** Material provided follows **

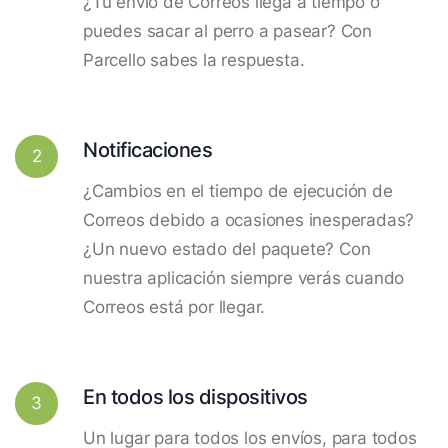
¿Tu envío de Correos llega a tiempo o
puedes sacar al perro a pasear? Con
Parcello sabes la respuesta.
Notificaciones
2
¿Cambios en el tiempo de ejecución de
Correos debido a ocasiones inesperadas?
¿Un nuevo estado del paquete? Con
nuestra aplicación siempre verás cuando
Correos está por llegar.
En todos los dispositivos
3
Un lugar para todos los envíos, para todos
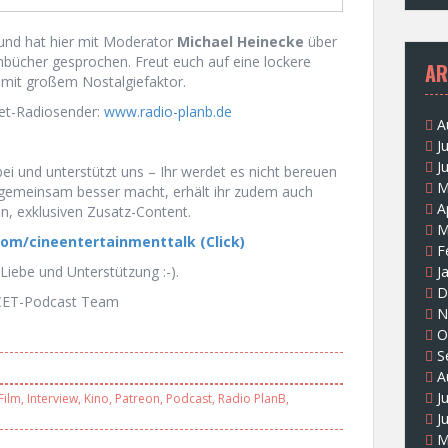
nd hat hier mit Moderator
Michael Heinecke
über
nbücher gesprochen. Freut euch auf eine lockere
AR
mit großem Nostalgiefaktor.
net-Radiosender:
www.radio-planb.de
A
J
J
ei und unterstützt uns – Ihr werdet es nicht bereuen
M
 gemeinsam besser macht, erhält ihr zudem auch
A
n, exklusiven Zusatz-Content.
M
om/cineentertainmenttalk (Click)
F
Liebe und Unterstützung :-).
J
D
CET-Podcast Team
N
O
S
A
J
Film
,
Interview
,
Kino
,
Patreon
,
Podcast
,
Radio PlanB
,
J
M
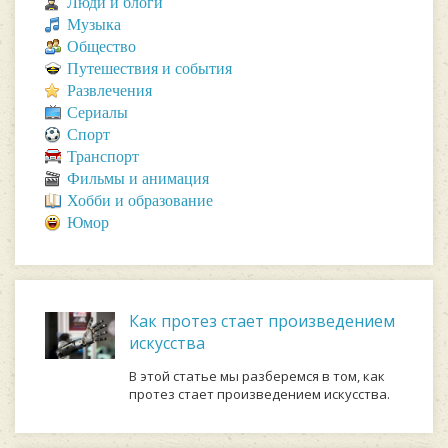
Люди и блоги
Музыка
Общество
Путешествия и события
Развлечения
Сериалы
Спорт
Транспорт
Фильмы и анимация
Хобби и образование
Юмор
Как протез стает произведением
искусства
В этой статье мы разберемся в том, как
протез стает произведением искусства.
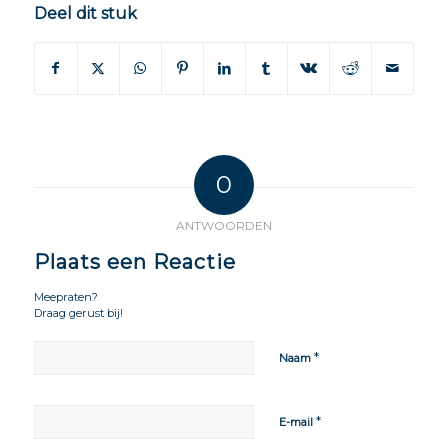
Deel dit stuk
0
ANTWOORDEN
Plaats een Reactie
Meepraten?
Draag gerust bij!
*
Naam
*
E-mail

** End of Material provided **

**Task goal**
Every record, word for word, should be given back without its pictures.

**Expected output**
¿Tu envío de Correos llega a tiempo o
puedes sacar al perro a pasear? Con
Parcello sabes la respuesta.
Notificaciones
2
¿Cambios en el tiempo de ejecución de
Correos debido a ocasiones inesperadas?
¿Un nuevo estado del paquete? Con
nuestra aplicación siempre verás cuando
Correos está por llegar.
En todos los dispositivos
3
Un lugar para todos los envíos, para todos
nd hat hier mit Moderator
Michael Heinecke
über
nbücher gesprochen. Freut euch auf eine lockere
AR
mit großem Nostalgiefaktor.
net-Radiosender:
www.radio-planb.de
A
J
J
ei und unterstützt uns – Ihr werdet es nicht bereuen
M
 gemeinsam besser macht, erhält ihr zudem auch
A
n, exklusiven Zusatz-Content.
M
om/cineentertainmenttalk (Click)
F
Liebe und Unterstützung :-).
J
D
CET-Podcast Team
N
O
S
A
J
Film
,
Interview
,
Kino
,
Patreon
,
Podcast
,
Radio PlanB
,
J
M
Люди и блоги
Музыка
Общество
Путешествия и события
Развлечения
Сериалы
Спорт
Транспорт
Фильмы и анимация
Хобби и образование
Юмор
Как протез стает произведением
искусства
В этой статье мы разберемся в том, как
протез стает произведением искусства.
Deel dit stuk
0
ANTWOORDEN
Plaats een Reactie
Meepraten?
Draag gerust bij!
*
Naam
*
E-mail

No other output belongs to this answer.